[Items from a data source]
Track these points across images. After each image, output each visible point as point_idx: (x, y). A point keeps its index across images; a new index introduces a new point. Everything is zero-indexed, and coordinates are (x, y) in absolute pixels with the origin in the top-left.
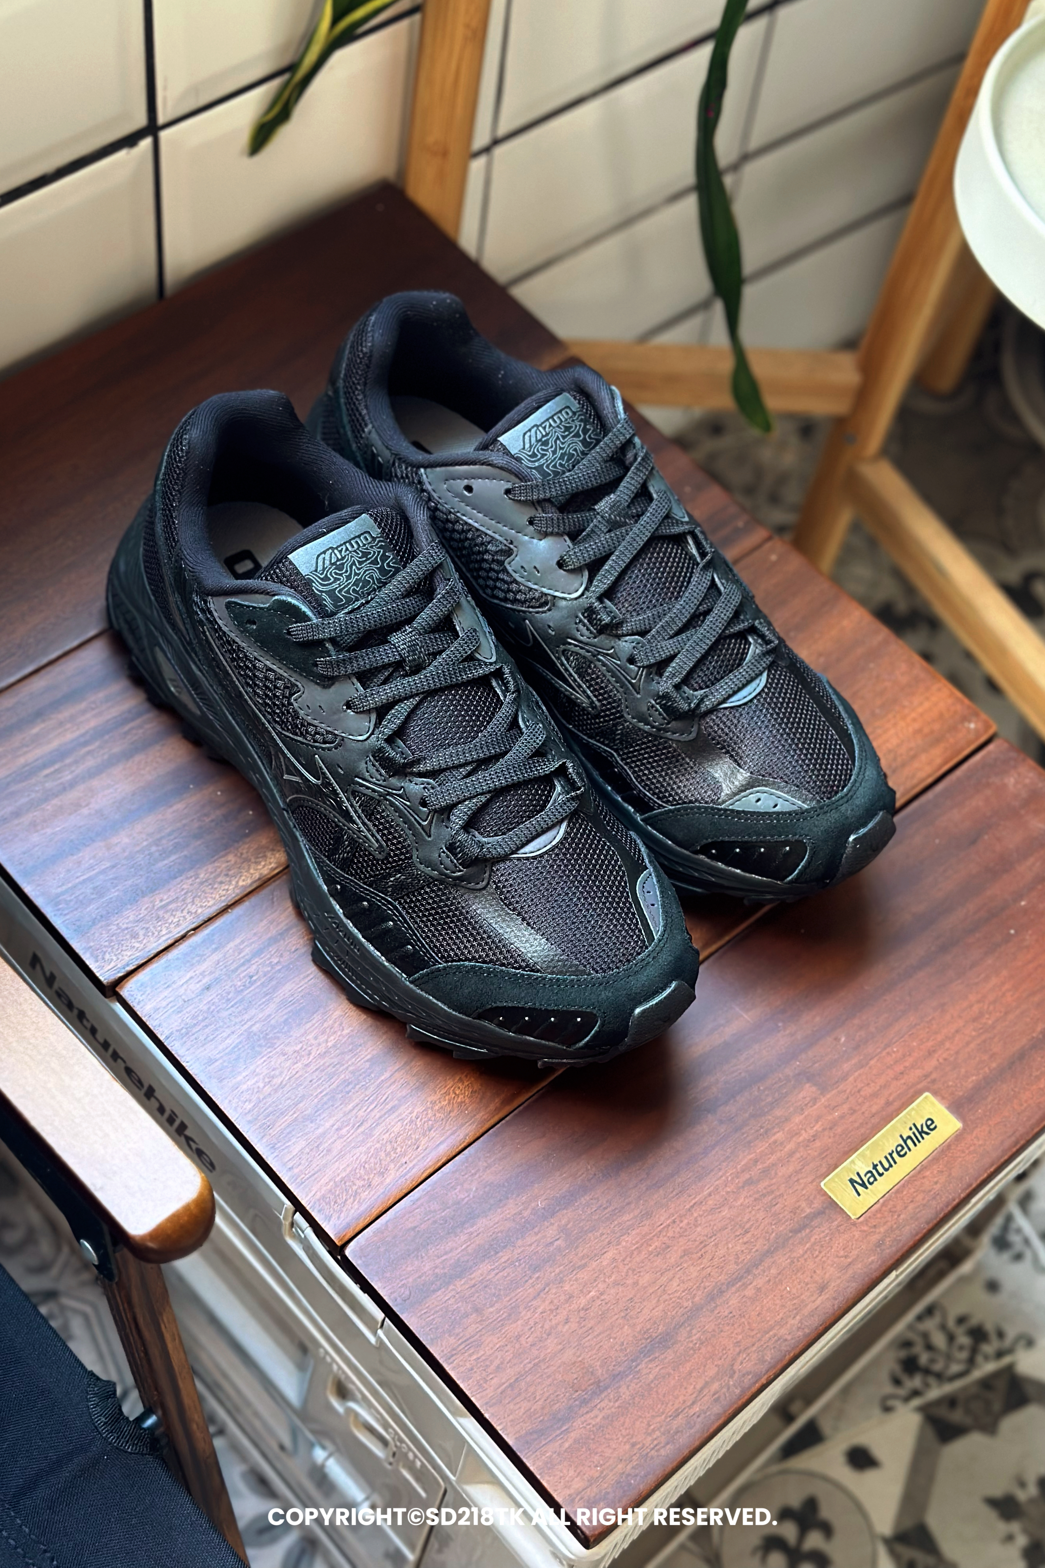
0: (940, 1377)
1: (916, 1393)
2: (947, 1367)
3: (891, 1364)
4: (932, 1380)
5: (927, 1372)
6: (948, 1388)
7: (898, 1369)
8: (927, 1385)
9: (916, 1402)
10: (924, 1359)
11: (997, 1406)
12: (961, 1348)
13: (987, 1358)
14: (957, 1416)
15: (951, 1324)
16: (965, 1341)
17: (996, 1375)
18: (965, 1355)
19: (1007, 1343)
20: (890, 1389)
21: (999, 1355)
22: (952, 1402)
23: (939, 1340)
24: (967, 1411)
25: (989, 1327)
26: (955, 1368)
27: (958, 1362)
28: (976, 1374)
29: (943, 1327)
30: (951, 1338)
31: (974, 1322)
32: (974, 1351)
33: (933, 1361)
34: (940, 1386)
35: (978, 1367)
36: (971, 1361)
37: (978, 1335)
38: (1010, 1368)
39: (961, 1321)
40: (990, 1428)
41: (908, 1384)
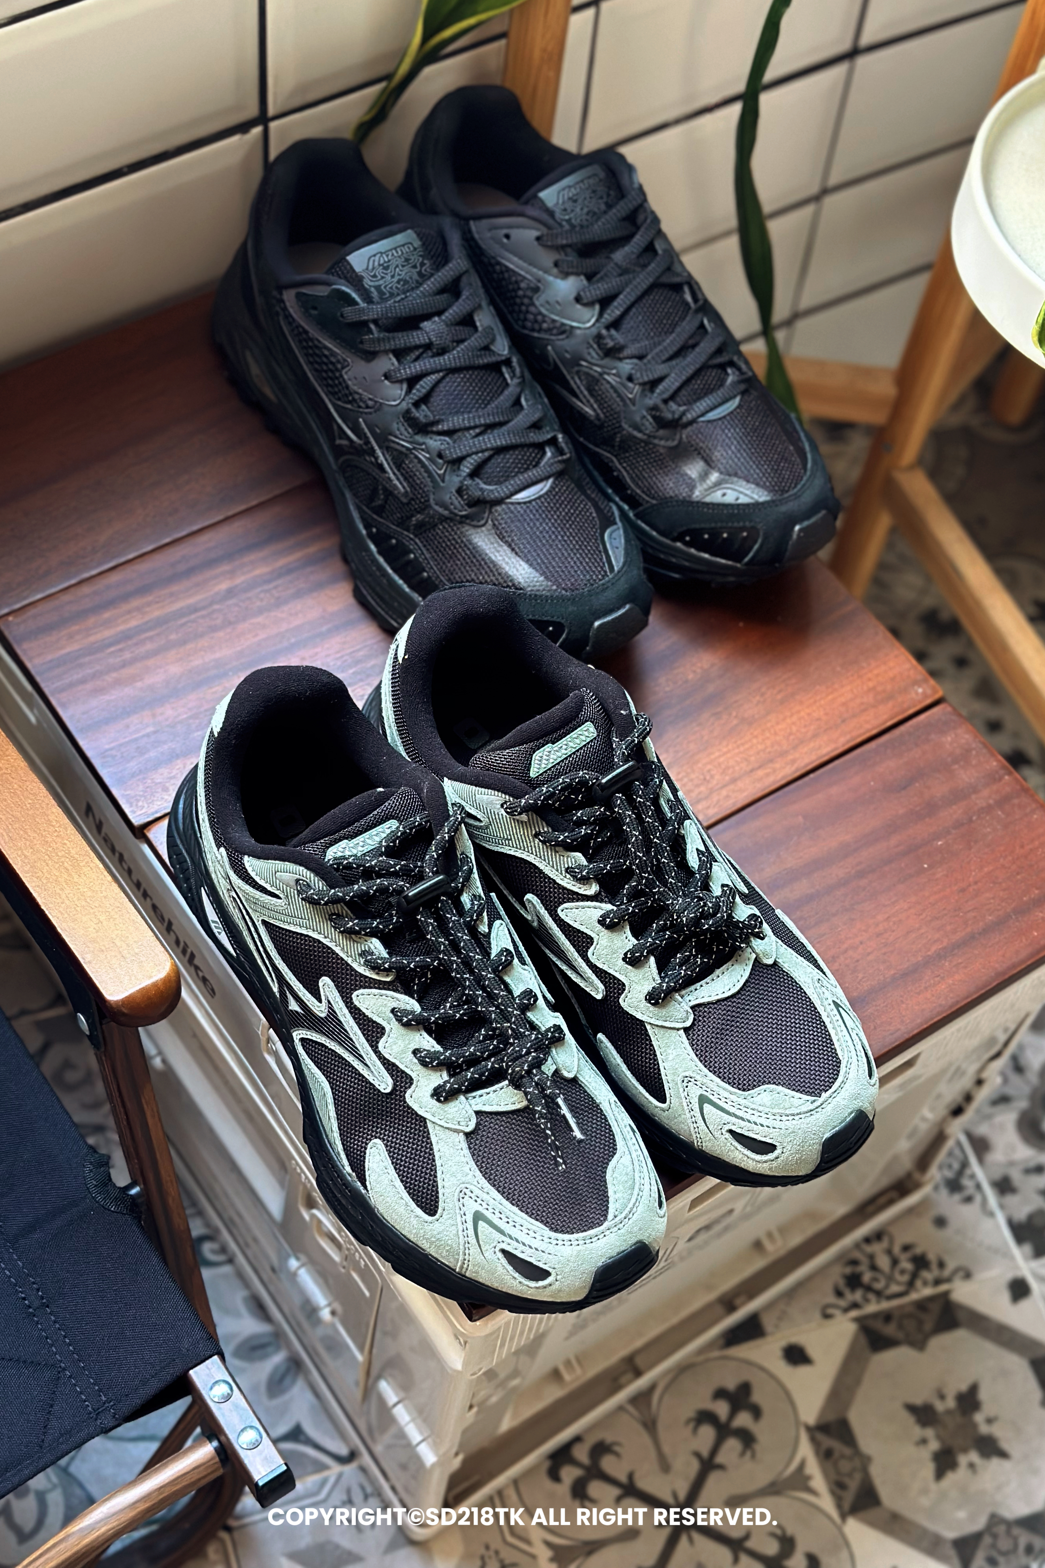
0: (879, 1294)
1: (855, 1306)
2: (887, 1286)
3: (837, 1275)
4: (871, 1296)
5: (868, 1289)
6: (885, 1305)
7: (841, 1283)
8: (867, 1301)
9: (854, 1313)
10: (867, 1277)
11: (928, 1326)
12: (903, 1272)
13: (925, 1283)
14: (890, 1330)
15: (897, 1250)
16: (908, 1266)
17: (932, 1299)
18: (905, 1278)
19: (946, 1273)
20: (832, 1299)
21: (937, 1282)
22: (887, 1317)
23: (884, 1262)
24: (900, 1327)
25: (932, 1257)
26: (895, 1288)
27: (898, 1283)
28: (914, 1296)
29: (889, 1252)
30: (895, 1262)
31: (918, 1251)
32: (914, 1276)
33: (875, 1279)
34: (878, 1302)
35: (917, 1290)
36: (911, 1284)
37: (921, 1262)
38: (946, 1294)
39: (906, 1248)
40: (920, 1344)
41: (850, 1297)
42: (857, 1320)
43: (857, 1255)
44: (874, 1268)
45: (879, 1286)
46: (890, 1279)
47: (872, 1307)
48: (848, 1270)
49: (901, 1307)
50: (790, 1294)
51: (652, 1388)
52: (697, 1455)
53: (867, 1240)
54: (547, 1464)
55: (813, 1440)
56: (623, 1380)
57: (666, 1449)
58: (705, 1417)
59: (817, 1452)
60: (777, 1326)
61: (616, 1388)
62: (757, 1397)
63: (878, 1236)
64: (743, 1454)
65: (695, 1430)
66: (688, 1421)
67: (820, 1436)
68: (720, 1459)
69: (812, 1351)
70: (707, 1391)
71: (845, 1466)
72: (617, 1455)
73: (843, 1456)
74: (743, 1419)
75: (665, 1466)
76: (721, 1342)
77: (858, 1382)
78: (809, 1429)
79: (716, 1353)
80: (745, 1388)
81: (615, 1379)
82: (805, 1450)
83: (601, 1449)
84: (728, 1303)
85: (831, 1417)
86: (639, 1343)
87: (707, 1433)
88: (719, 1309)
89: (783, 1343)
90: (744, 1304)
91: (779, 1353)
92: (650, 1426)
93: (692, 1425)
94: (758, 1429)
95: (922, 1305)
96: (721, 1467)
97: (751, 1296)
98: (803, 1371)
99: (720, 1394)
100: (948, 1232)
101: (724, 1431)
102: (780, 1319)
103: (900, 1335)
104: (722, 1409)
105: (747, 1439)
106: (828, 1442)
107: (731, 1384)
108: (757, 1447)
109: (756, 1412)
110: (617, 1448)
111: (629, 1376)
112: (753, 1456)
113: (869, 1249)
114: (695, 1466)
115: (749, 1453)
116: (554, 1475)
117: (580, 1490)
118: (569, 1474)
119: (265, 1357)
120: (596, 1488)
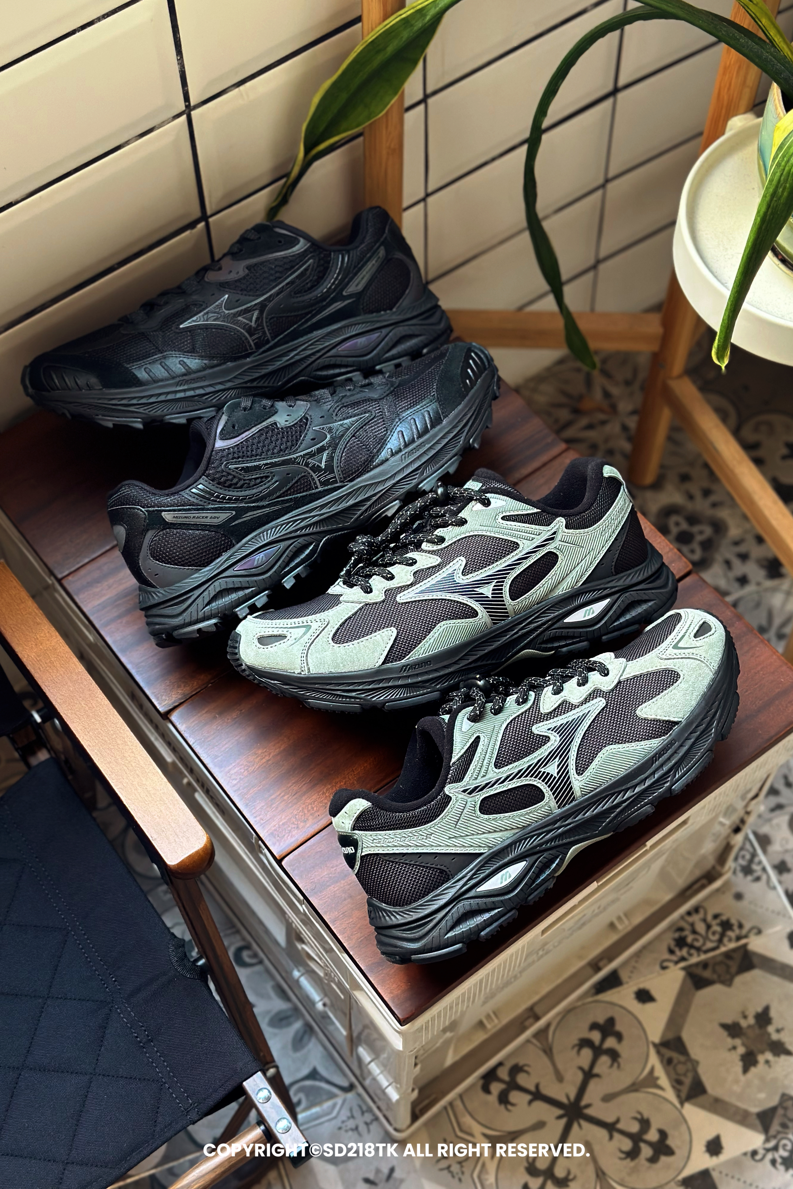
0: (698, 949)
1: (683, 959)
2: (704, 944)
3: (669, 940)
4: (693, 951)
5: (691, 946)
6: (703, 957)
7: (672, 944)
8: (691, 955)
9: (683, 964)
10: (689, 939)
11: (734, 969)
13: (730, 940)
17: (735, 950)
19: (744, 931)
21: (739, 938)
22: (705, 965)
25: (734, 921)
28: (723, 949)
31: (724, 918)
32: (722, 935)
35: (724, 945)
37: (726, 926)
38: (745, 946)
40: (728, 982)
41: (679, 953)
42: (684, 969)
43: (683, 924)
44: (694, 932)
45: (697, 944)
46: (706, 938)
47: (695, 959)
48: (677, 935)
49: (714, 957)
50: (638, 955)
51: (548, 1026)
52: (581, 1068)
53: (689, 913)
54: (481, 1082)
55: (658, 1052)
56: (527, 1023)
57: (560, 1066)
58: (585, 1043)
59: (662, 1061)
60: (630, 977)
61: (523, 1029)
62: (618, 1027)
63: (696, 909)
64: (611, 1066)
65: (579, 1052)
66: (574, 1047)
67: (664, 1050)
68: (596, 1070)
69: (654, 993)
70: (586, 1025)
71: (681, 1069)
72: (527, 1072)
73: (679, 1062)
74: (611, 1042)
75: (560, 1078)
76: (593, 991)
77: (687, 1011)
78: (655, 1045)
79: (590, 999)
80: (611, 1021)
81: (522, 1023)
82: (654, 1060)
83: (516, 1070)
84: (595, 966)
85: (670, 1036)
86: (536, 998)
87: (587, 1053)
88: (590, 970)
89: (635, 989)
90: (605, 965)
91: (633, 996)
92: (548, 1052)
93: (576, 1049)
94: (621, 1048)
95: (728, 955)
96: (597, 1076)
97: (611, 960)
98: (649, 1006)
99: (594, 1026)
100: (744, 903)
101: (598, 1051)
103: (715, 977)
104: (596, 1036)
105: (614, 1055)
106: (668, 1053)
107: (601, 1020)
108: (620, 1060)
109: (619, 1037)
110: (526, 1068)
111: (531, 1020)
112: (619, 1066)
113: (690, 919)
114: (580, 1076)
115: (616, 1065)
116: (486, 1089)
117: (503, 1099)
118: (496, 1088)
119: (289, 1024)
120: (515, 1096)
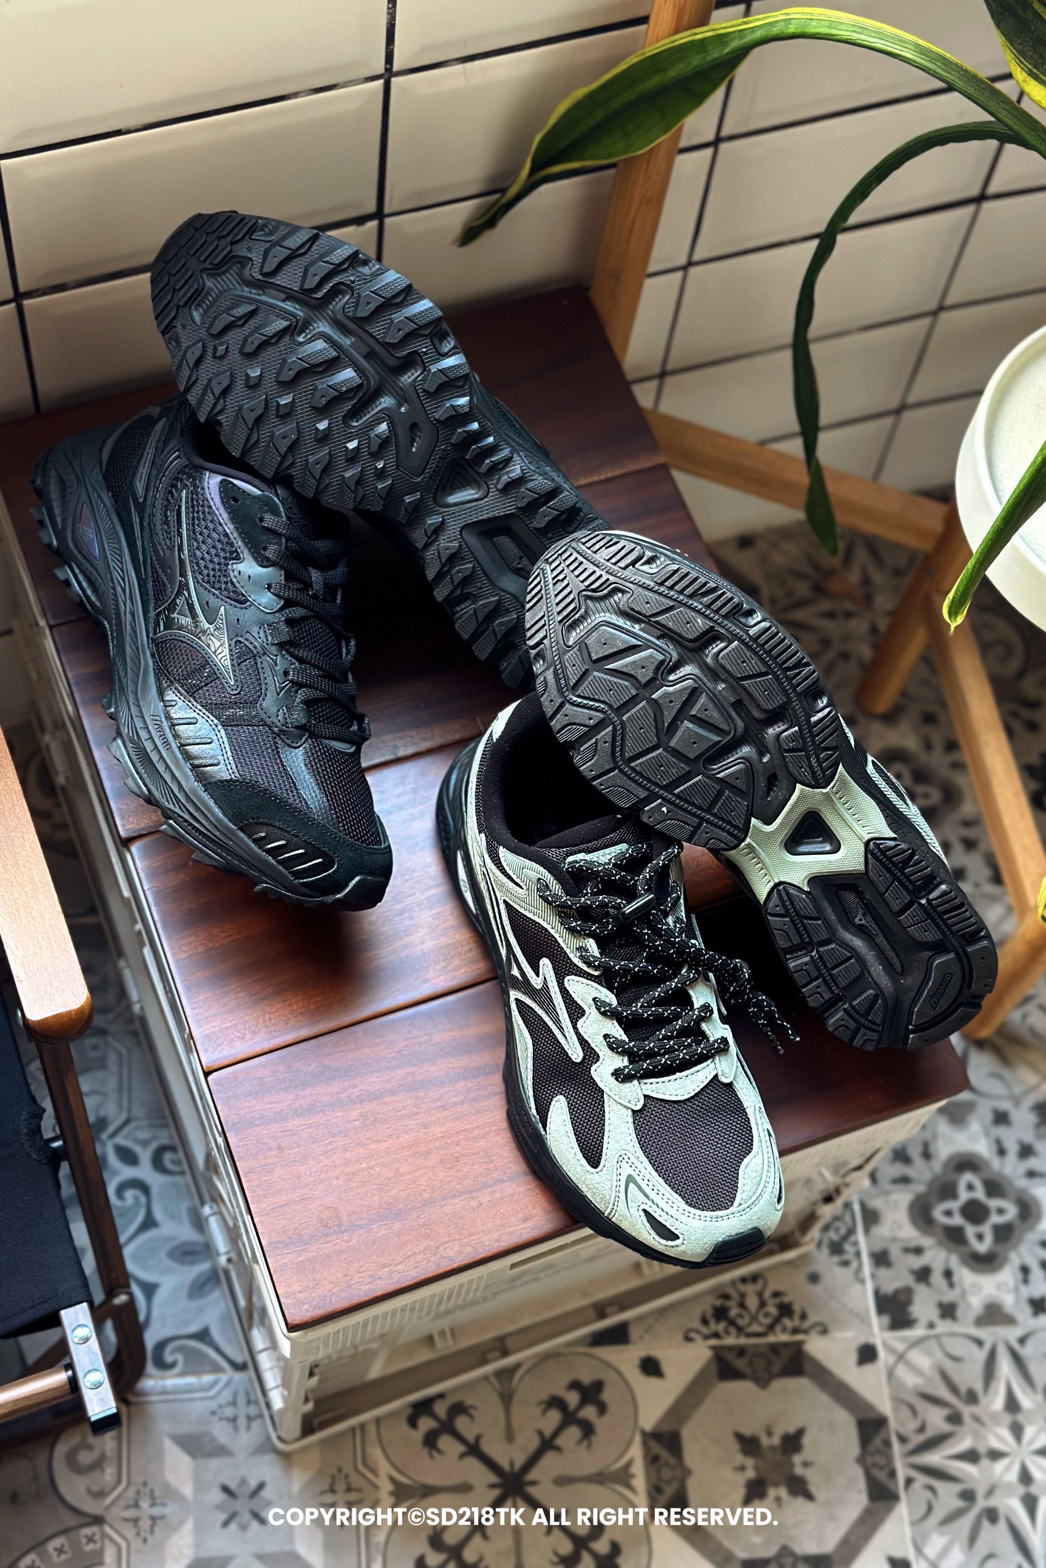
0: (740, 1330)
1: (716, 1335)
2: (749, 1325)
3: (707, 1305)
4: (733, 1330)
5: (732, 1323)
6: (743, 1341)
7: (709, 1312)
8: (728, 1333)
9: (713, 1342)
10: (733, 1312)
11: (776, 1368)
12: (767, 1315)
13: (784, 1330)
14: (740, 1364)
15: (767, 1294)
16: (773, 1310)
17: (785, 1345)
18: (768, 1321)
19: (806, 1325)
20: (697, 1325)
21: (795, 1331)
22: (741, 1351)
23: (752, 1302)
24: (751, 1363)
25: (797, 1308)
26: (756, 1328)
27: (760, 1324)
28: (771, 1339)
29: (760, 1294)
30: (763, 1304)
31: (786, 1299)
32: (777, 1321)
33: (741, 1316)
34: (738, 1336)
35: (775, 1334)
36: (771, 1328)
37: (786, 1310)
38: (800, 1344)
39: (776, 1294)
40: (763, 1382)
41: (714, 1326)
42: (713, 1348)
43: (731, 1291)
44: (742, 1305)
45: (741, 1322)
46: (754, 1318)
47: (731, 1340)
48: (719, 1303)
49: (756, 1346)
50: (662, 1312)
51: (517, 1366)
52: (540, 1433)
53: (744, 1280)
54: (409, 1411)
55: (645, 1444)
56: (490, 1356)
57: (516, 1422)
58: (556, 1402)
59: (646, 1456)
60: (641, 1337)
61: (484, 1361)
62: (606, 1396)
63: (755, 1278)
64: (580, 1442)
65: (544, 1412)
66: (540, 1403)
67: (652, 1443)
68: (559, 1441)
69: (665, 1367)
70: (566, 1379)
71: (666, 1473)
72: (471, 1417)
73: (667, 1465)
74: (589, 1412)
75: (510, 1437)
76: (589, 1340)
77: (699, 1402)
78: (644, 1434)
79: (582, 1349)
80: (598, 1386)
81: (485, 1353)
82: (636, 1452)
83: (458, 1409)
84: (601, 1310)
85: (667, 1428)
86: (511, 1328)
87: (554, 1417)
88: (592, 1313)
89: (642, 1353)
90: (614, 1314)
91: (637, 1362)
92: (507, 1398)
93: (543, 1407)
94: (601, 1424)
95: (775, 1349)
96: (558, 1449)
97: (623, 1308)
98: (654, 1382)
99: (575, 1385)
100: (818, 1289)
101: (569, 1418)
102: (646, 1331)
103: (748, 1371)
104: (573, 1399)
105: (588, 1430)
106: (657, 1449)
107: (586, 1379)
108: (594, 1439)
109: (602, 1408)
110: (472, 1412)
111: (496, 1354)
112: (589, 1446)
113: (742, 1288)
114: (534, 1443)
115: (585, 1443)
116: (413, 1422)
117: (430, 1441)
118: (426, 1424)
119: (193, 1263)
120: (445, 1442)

» TASK GOAL: Return, unchanged, the rows from the line with "42: (857, 1320)" up to and including the line with "116: (554, 1475)".

» ANSWER TO THIS TASK:
42: (857, 1320)
43: (857, 1255)
44: (874, 1268)
45: (879, 1286)
46: (890, 1279)
47: (872, 1307)
48: (848, 1270)
49: (901, 1307)
50: (790, 1294)
51: (652, 1388)
52: (697, 1455)
53: (867, 1240)
54: (547, 1464)
55: (813, 1440)
56: (623, 1380)
57: (666, 1449)
58: (705, 1417)
59: (817, 1452)
60: (777, 1326)
61: (616, 1388)
62: (757, 1397)
63: (878, 1236)
64: (743, 1454)
65: (695, 1430)
66: (688, 1421)
67: (820, 1436)
68: (720, 1459)
69: (812, 1351)
70: (707, 1391)
71: (845, 1466)
72: (617, 1455)
73: (843, 1456)
74: (743, 1419)
75: (665, 1466)
76: (721, 1342)
77: (858, 1382)
78: (809, 1429)
79: (716, 1353)
80: (745, 1388)
81: (615, 1379)
82: (805, 1450)
83: (601, 1449)
84: (728, 1303)
85: (831, 1417)
86: (639, 1343)
87: (707, 1433)
88: (719, 1309)
89: (783, 1343)
90: (744, 1304)
91: (779, 1353)
92: (650, 1426)
93: (692, 1425)
94: (758, 1429)
95: (922, 1305)
96: (721, 1467)
97: (751, 1296)
98: (803, 1371)
99: (720, 1394)
100: (948, 1232)
101: (724, 1431)
102: (780, 1319)
103: (900, 1335)
104: (722, 1409)
105: (747, 1439)
106: (828, 1442)
107: (731, 1384)
108: (757, 1447)
109: (756, 1412)
110: (617, 1448)
111: (629, 1376)
112: (753, 1456)
113: (869, 1249)
114: (695, 1466)
115: (749, 1453)
116: (554, 1475)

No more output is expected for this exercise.